Les proclamations d’annulation générale de dettes ne se limitent pas au règne d’Hammourabi, elles ont commencé bien avant lui et se sont prolongées après lui. On a la preuve d’annulations de dettes remontant à 2400 av. J.-C., soit six siècles avant le règne d’Hammourabi, dans la cité de Lagash (Sumer), les plus récentes remontent à 1400 av. J.-C. à Nuzi.
En tout, les historiens ont identifié avec précision une trentaine d’annulations générales de dettes en Mésopotamie entre 2400 et 1400 av. J.-C.
Ces proclamations d’annulation de dette étaient l’occasion de grandes festivités, généralement à la fête annuelle du printemps. Sous la dynastie de la famille d’Hammourabi a été instaurée la tradition de détruire les tablettes sur lesquelles étaient inscrites les dettes.

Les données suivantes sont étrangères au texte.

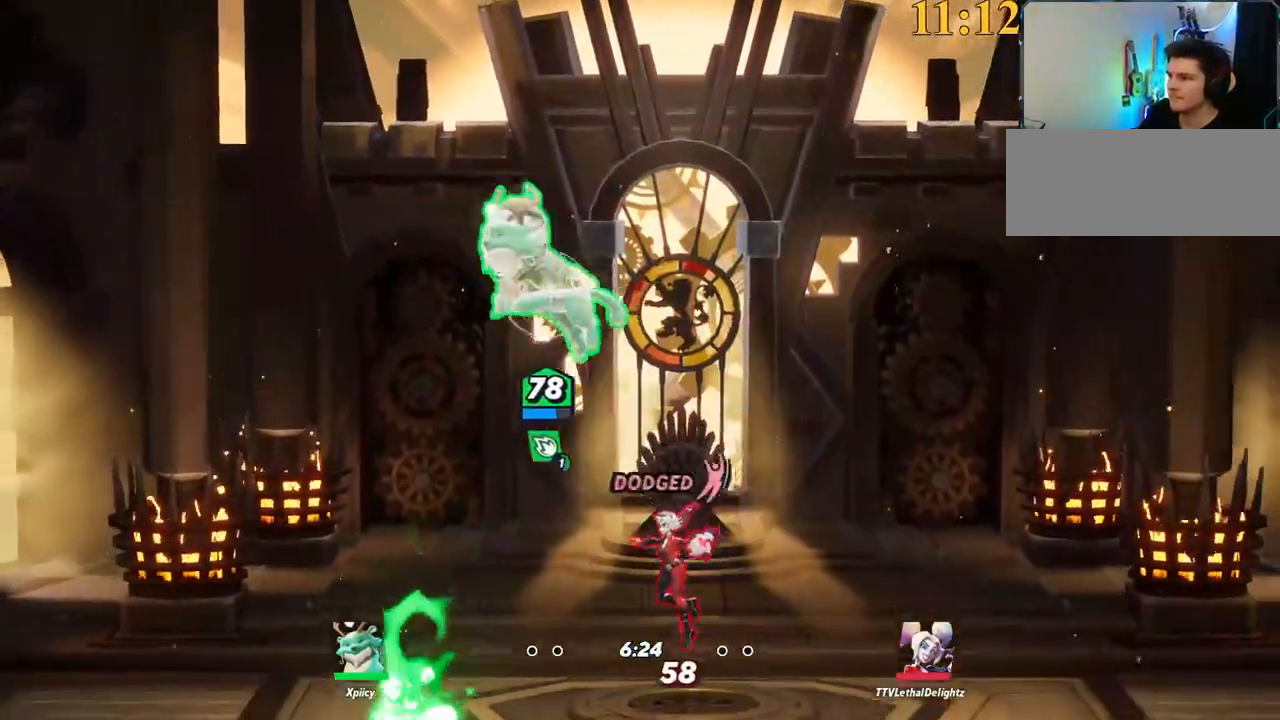
{"keys": ["d", "s"], "events": [[34, "backslash", "up"], [34, "space", "down"], [167, "space", "up"], [217, "a", "up"], [217, "d", "down"], [217, "space", "down"], [250, "space", "up"], [250, "x", "down"], [400, "s", "down"], [400, "x", "up"]]}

En effet, les pouvoirs publics tenaient une comptabilité précise des dettes sur des tablettes qui étaient conservées dans le temple. Hammourabi meurt en 1749 av. J.-C. après 42 ans de règne. Son successeur, Samsuiluna, annule toutes les dettes à l’égard de l’Etat et décrète la destruction de toutes les tablettes de dettes sauf celles concernant les dettes commerciales.
Quand Ammisaduqa, le dernier gouvernant de la dynastie Hammourabi, accède au trône en 1646 av. J.C, l’annulation générale des dettes qu’il proclame est très détaillée. Il s’agit manifestement d’éviter que certains créanciers profitent de certaines familles. Le décret d’annulation précise que les créanciers officiels et les collecteurs de taxes qui ont expulsé des paysans doivent les indemniser et leur rendre leurs biens sous peine d’être exécutés.
Après 1400 av. J.-C., on n’a trouvé aucun acte d’annulation de dette car la tradition s’est perdue. Les terres sont accaparées par de grands propriétaires privés, l’esclavage pour dette est de retour.
L’annulation des dettes en Egypte
Aujourd’hui exposée au British Museum à Londres, la « Pierre de Rosette » est découverte le 15 juillet 1799 à el-Rashid (Rosette) par un soldat de Napoléon lors de la campagne d’Egypte. Elle comporte le même texte écrit en hiéroglyphes, en démotique (écriture cursive de l’égyptien) et en grec, livrant à Jean-François Champollion la clé du passage d’une langue à l’autre.
Il s’agit d’un décret du 27 mars 196 av. J.-C. du pharaon Ptolémée V annonçant une amnistie pour les débiteurs et les prisonniers. La dynastie grecque des Ptolémée qui a dirigé l’Egypte a institutionnalisé l’effacement régulier des dettes.
Elle s’inscrivait dans des pratiques connues puisque les textes grecs mentionnent que le pharaon Bakenranef, qui a régné au VIIIe siècle avant Jésus-Christ, avait promulgué un décret supprimant l’esclavage pour dette et condamnant l’emprisonnement pour dette.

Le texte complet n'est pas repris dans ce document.